Reproduce the following lines verbatim, omitting the pictures from your answer.

BEGIN Supplied information

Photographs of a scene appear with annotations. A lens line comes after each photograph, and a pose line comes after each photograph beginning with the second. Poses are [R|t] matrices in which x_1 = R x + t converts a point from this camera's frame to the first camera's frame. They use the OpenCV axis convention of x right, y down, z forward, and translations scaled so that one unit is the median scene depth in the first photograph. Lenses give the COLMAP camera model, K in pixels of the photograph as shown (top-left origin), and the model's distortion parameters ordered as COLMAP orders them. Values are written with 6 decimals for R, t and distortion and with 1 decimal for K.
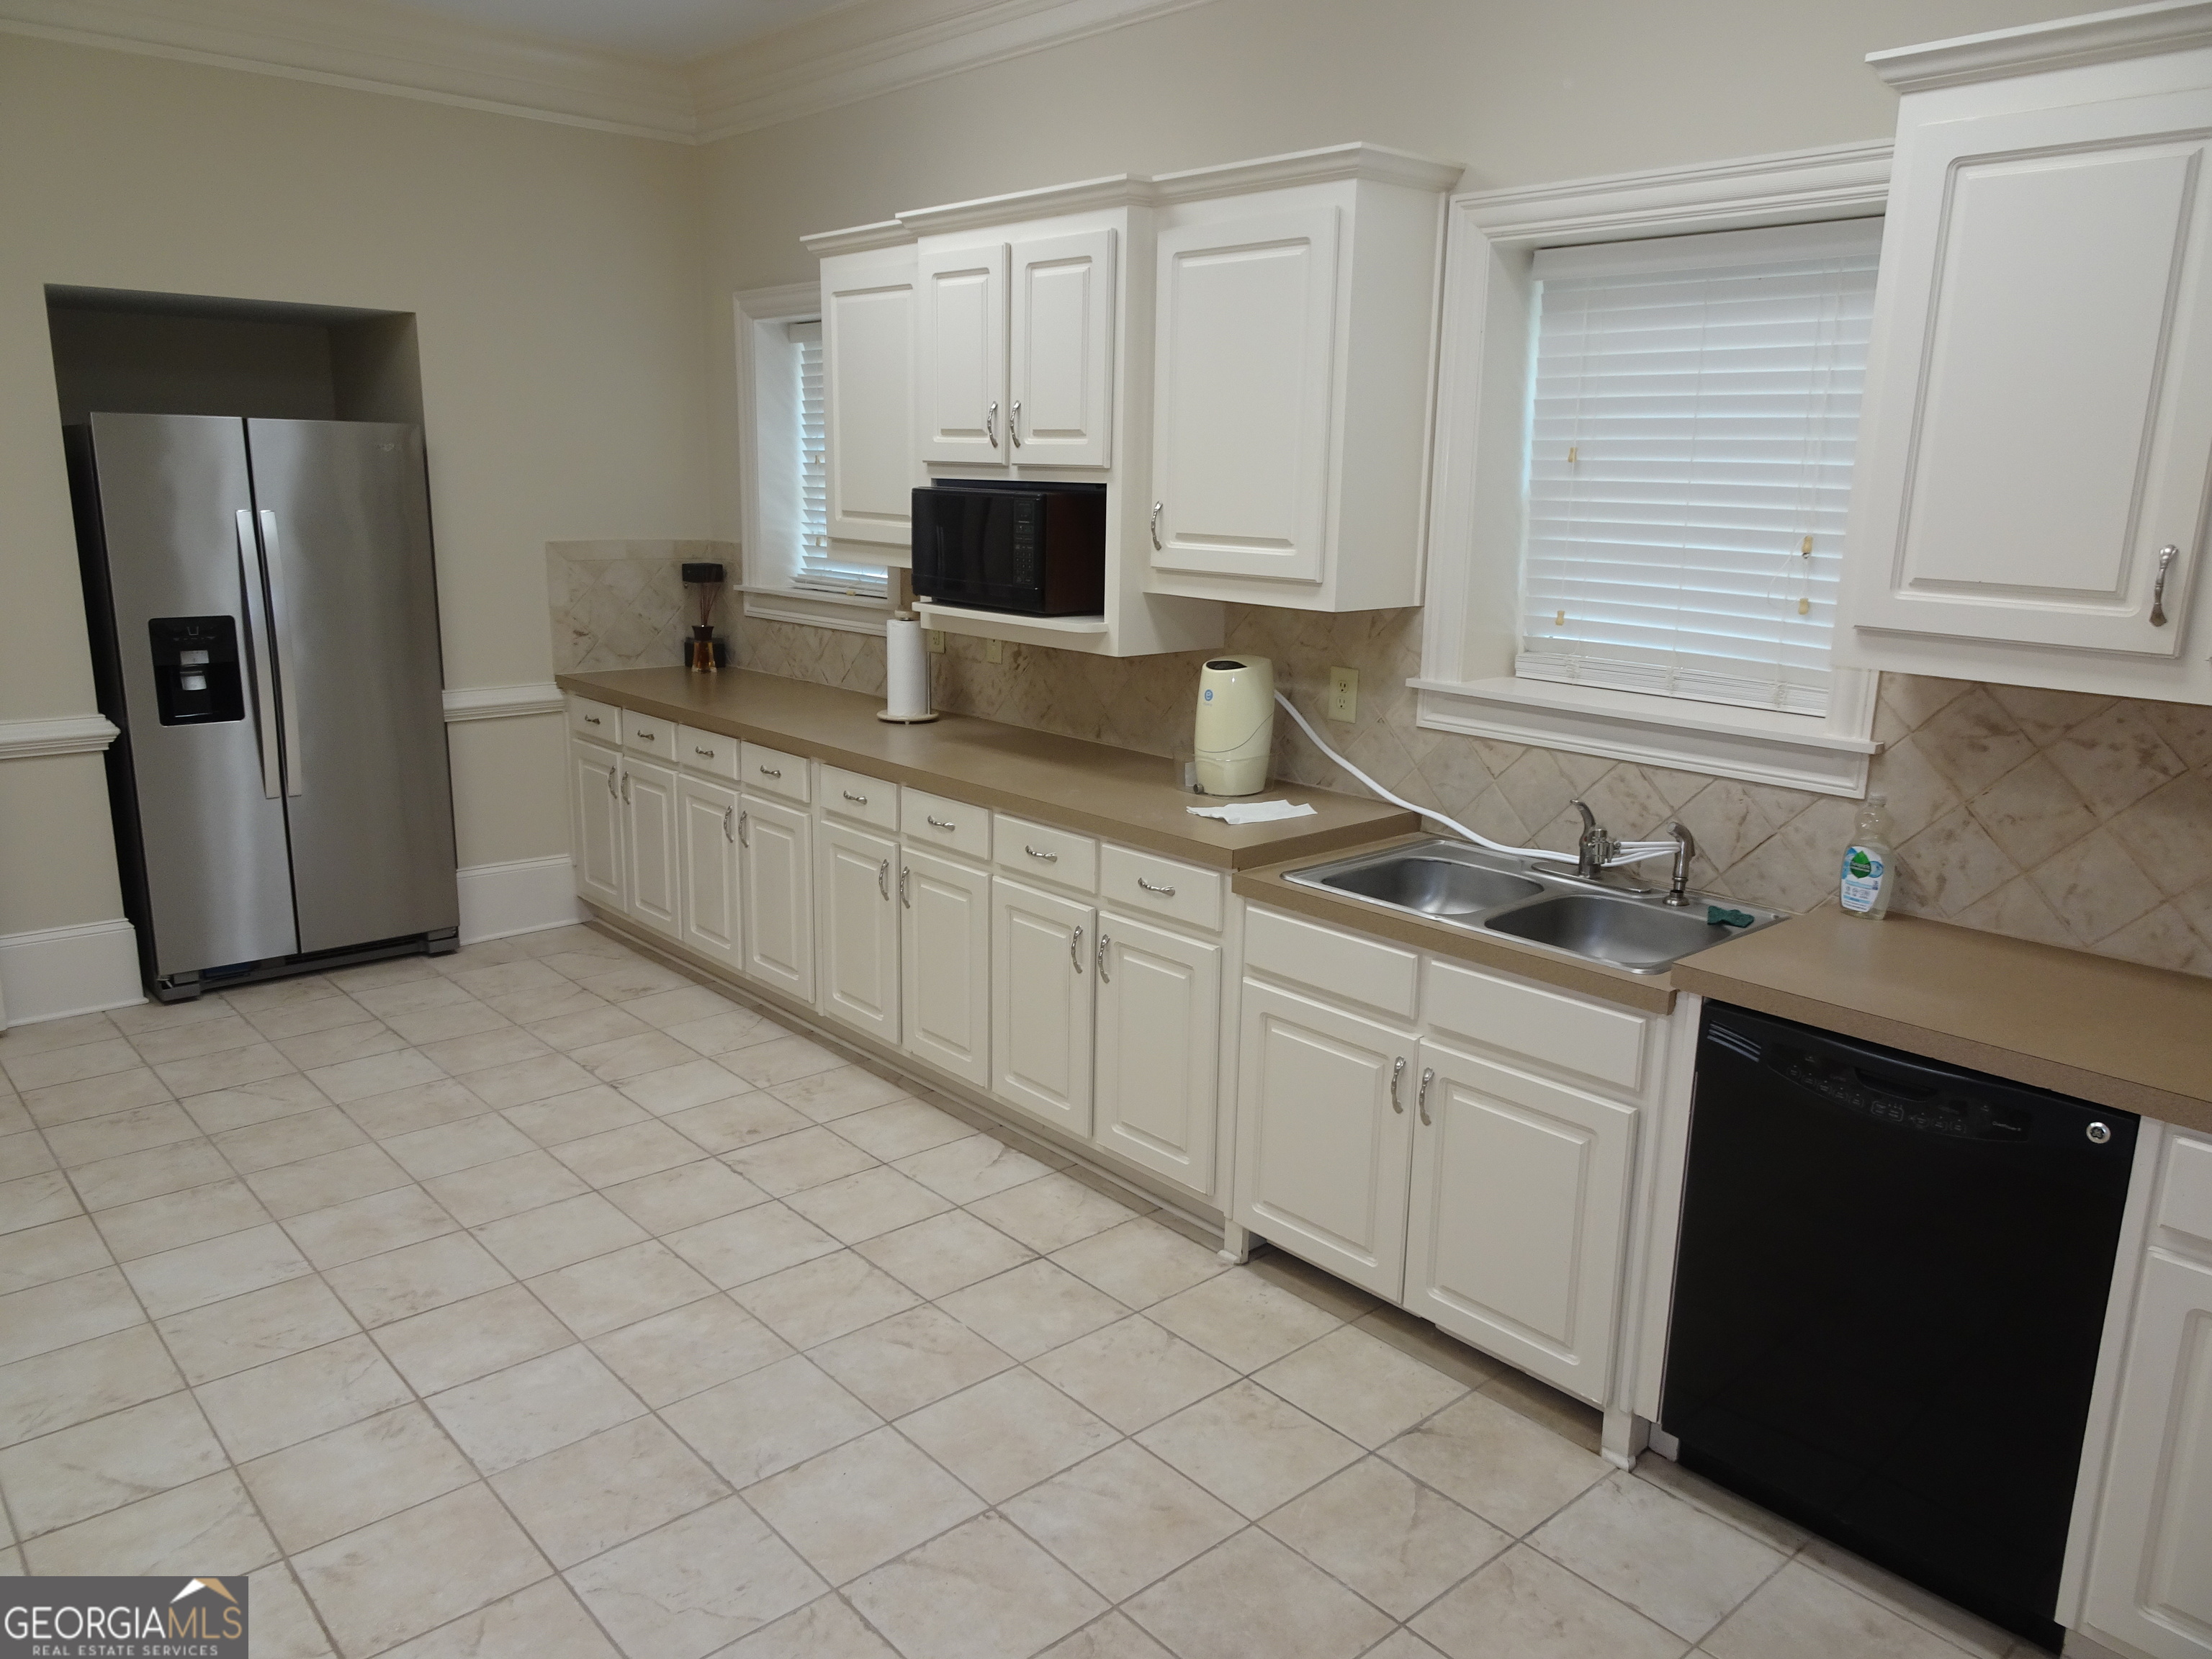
lens RADIAL K [[1574.2, 0, 1103.5], [0, 1574.2, 828.4], [0, 0, 1]] dist [0.011449, 0.002564]
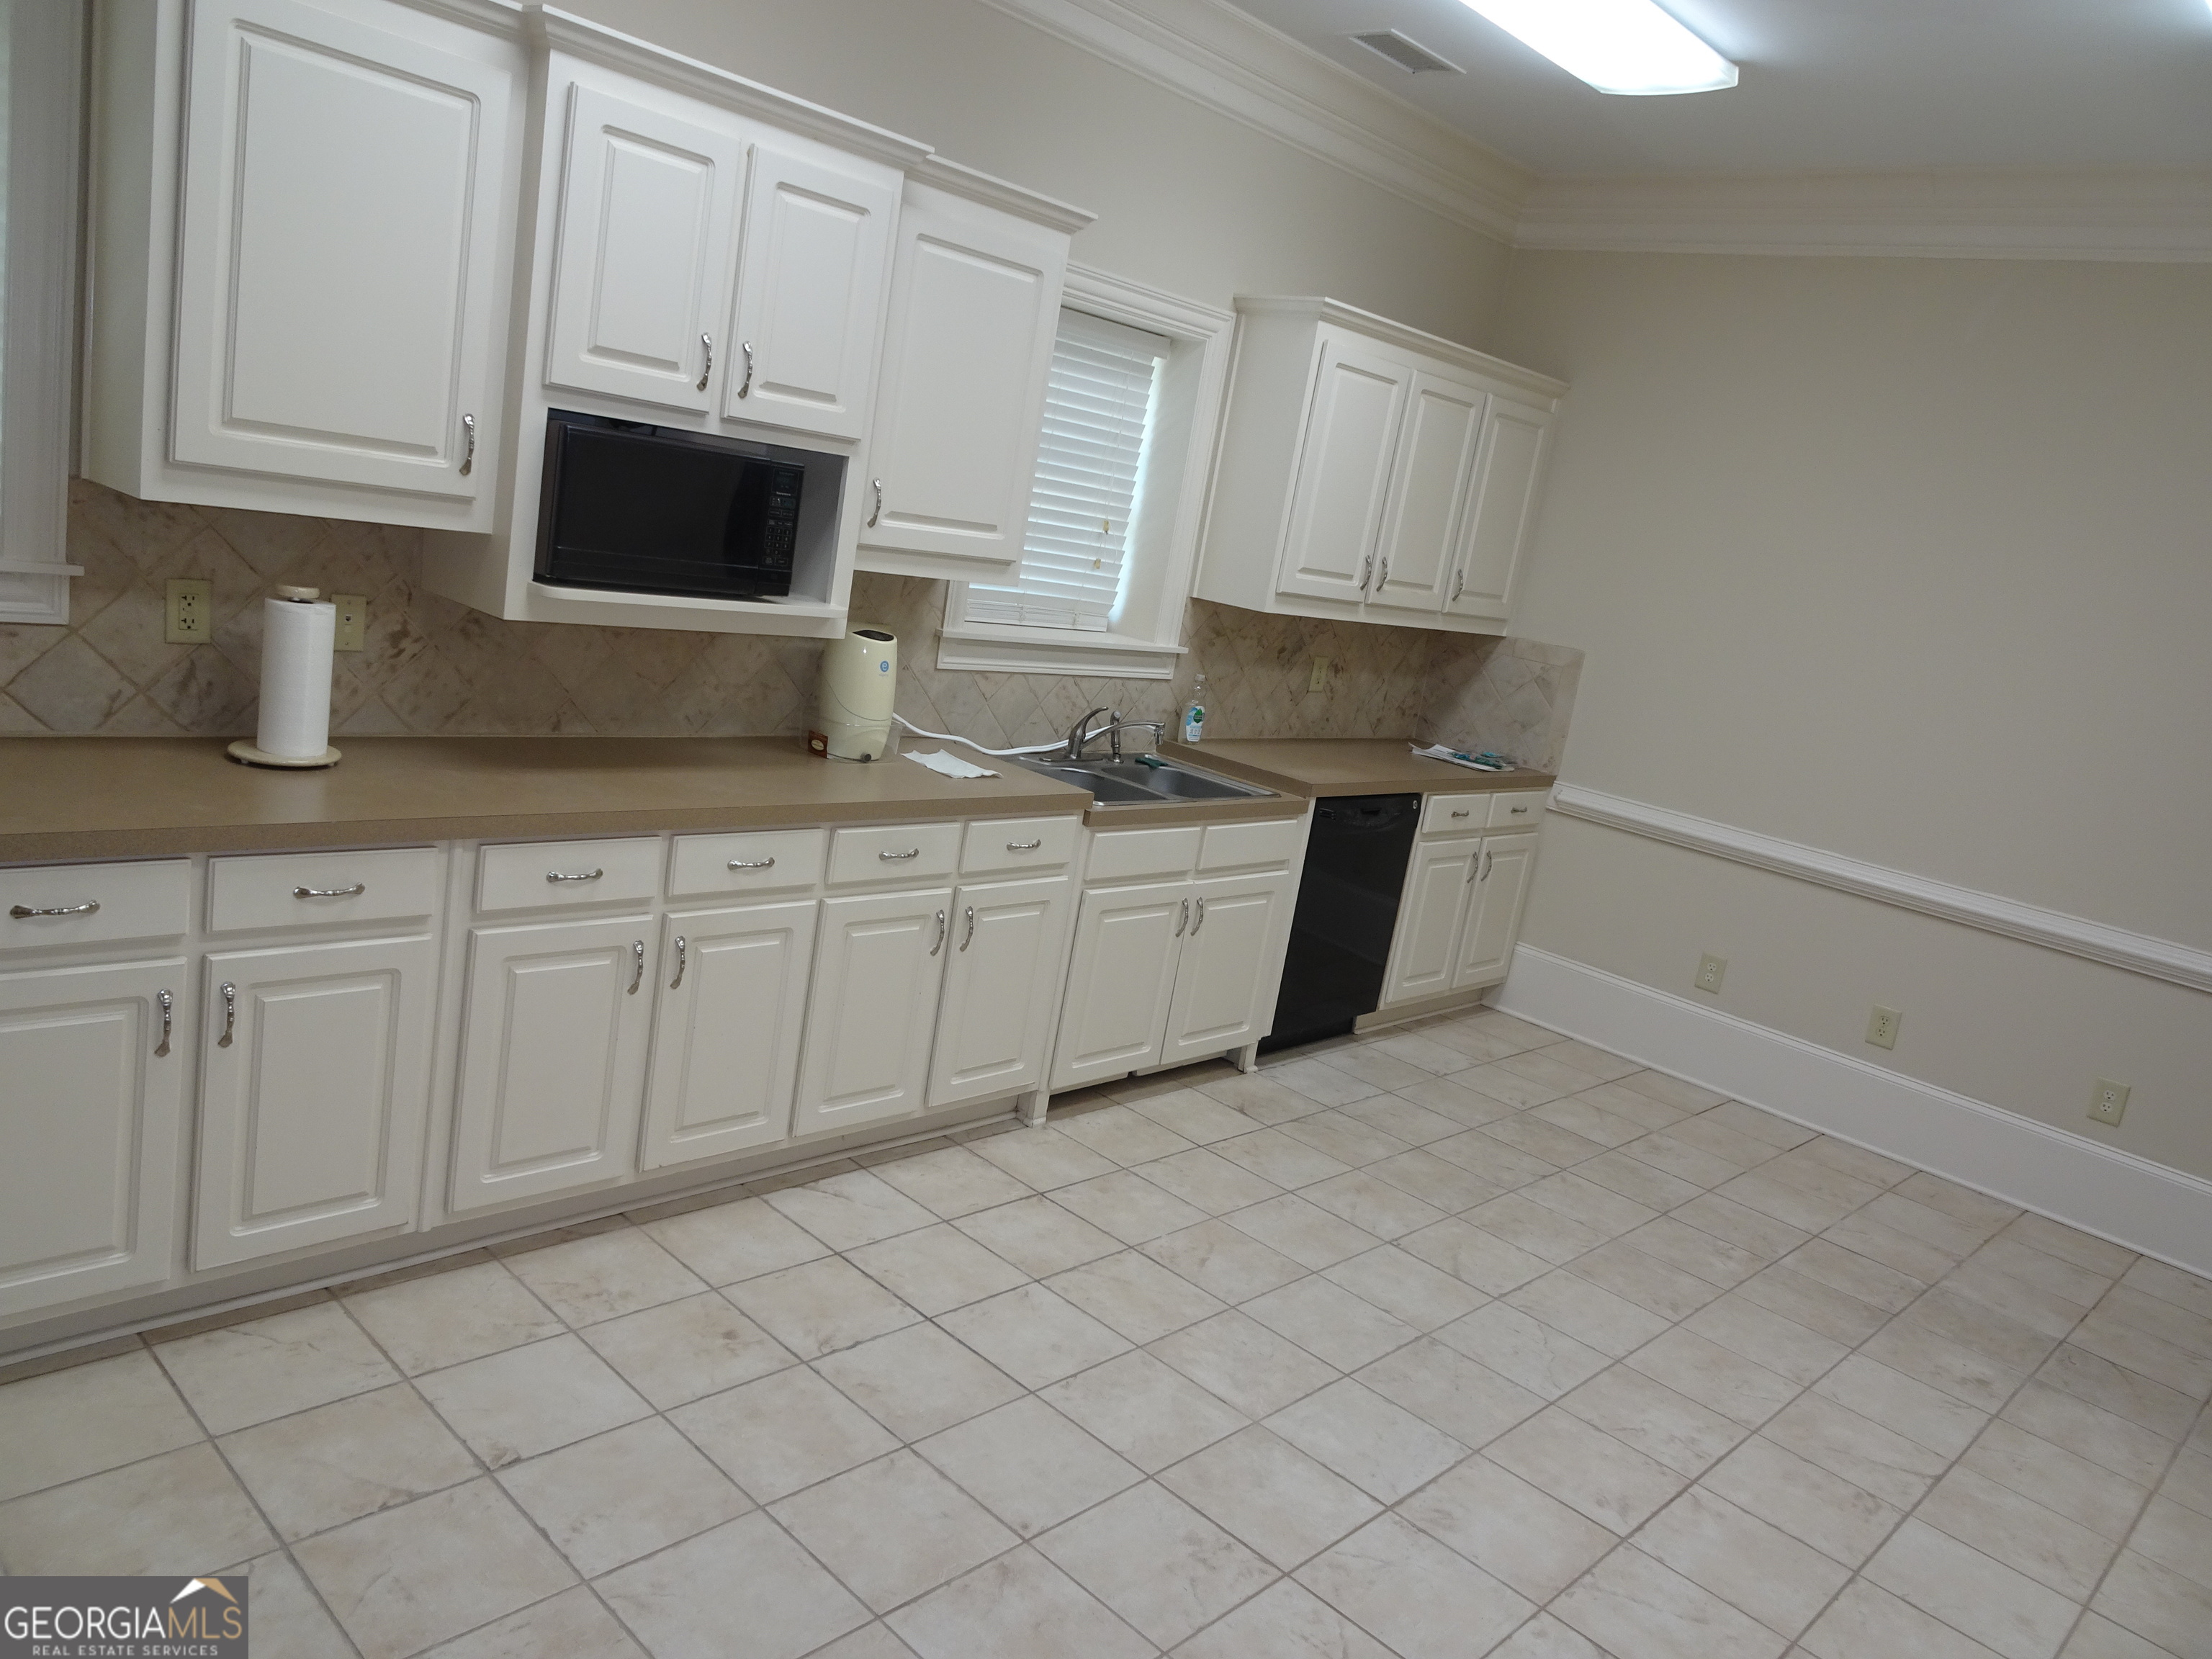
lens RADIAL K [[1574.2, 0, 1103.5], [0, 1574.2, 828.4], [0, 0, 1]] dist [0.011449, 0.002564]
pose [[-0.073379, -0.240157, 0.967957, -1.042281], [0.059245, 0.967809, 0.244612, -0.242532], [-0.995543, 0.075296, -0.056789, 0.990286]]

END Supplied information

**Output for this exercise:**
Photographs of a scene appear with annotations. A lens line comes after each photograph, and a pose line comes after each photograph beginning with the second. Poses are [R|t] matrices in which x_1 = R x + t converts a point from this camera's frame to the first camera's frame. They use the OpenCV axis convention of x right, y down, z forward, and translations scaled so that one unit is the median scene depth in the first photograph. Lenses give the COLMAP camera model, K in pixels of the photograph as shown (top-left origin), and the model's distortion parameters ordered as COLMAP orders them. Values are written with 6 decimals for R, t and distortion and with 1 decimal for K.
lens RADIAL K [[1574.2, 0, 1103.5], [0, 1574.2, 828.4], [0, 0, 1]] dist [0.011449, 0.002564]
lens RADIAL K [[1574.2, 0, 1103.5], [0, 1574.2, 828.4], [0, 0, 1]] dist [0.011449, 0.002564]
pose [[-0.073379, -0.240157, 0.967957, -1.042281], [0.059245, 0.967809, 0.244612, -0.242532], [-0.995543, 0.075296, -0.056789, 0.990286]]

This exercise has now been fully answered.